**PASSAGE TO READ:**

In fact, I enjoy this easy breakfast-in-a jar so much that I’ve created many seasonal versions. The following recipe is my original, however, and I find myself returning to it every fall.
Fresh berries and juicy peaches are a mainstay of our summer breakfasts, and I’m always a little sad when their season comes to an end. But frozen fruit can ease the transition, and it works surprisingly well in these grab-and-go cups.
Because they maintain their plump sweetness, frozen blueberries are my favorite. Unlike their perishable counterparts, the quality of frozen blueberries is consistently good, as they’re frozen at the peak of ripeness. You can keep a stash of them on hand and transfer the berries directly to the oat cups. No thawing, washing, or chopping is needed.
Now, I know what some of you may be thinking. Uncooked oats? Eat them cold? And you’re right. It sounds strange–until you try.
Think of this as a cold, fruity porridge–refreshing and filling at the same time. After an overnight soak, the oats become creamy. I like the texture to be fairly thick with the slightest bit of soupiness. The first time around, I suggest following the recipe. Then, if you prefer your oatmeal cup a bit thicker or thinner, simply add or subtract a tablespoon of milk or a teaspoon or two of oats until you have the perfect consistency for you.
The recipe is quite flexible, so feel free to experiment further. For example, almond extract is a nice option to the vanilla. It delivers a bigger flavor punch, so when using, you may wish to start with just 1/4 teaspoon. With regard to sweetness, I like two teaspoons of pure maple syrup, but feel free to adjust to your taste buds. If you like a little crunch, toss in some toasted nuts or granola before digging in. Chopped banana is another welcome addition. Reheating is an option but not necessary (I never do).
However you mix your personal-size oatmeal cup, I am willing to bet that if you eat one for a few days in a row and find the combination that suits you best, you will find yourself looking forward to these–maybe even craving them. I’m always happy to quickly mix a few jars in the evening and have breakfast ready and waiting!

**WHAT TO DO:**
a: From the overnight oats passage, quote the words from "Fresh berries and" up to and including "these grab-and-go cups.".
b: Answer these questions from the passage on overnight oats:
(i) Which frozen fruit does the writer name as a favorite?
(ii) What happens to the oats after an overnight soak?
(iii) Which extract is offered as an option in place of vanilla?

**INPUT DATA:**
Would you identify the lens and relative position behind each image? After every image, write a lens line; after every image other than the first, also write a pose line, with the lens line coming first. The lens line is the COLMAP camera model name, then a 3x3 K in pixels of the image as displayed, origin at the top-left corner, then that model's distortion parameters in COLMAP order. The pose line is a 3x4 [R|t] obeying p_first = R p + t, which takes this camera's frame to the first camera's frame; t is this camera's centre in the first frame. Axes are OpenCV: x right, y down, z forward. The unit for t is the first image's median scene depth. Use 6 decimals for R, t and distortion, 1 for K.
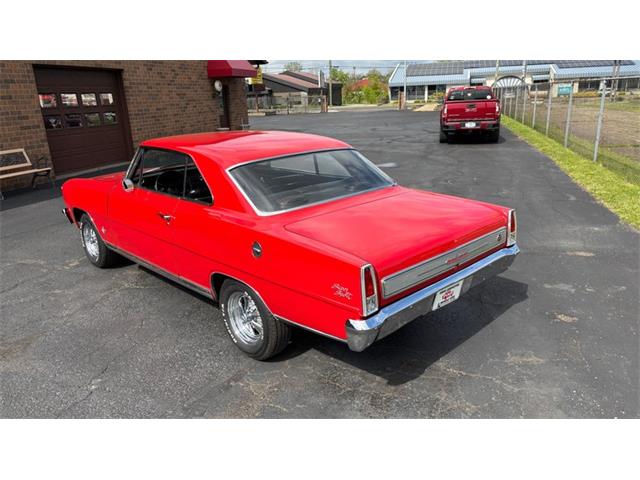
lens RADIAL K [[483.9, 0, 320.3], [0, 483.9, 242.0], [0, 0, 1]] dist [0.045234, -0.036309]
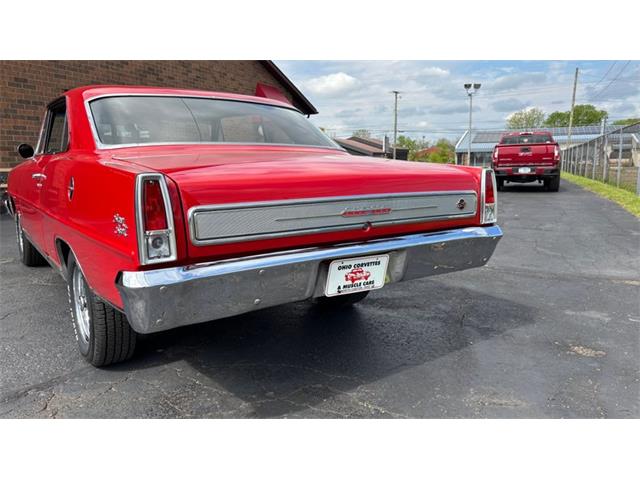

**RESULTS OF THE TASKS:**
a:
Fresh berries and juicy peaches are a mainstay of our summer breakfasts, and I’m always a little sad when their season comes to an end. But frozen fruit can ease the transition, and it works surprisingly well in these grab-and-go cups.

b:
(i) Frozen blueberries.
(ii) They become creamy.
(iii) Almond extract.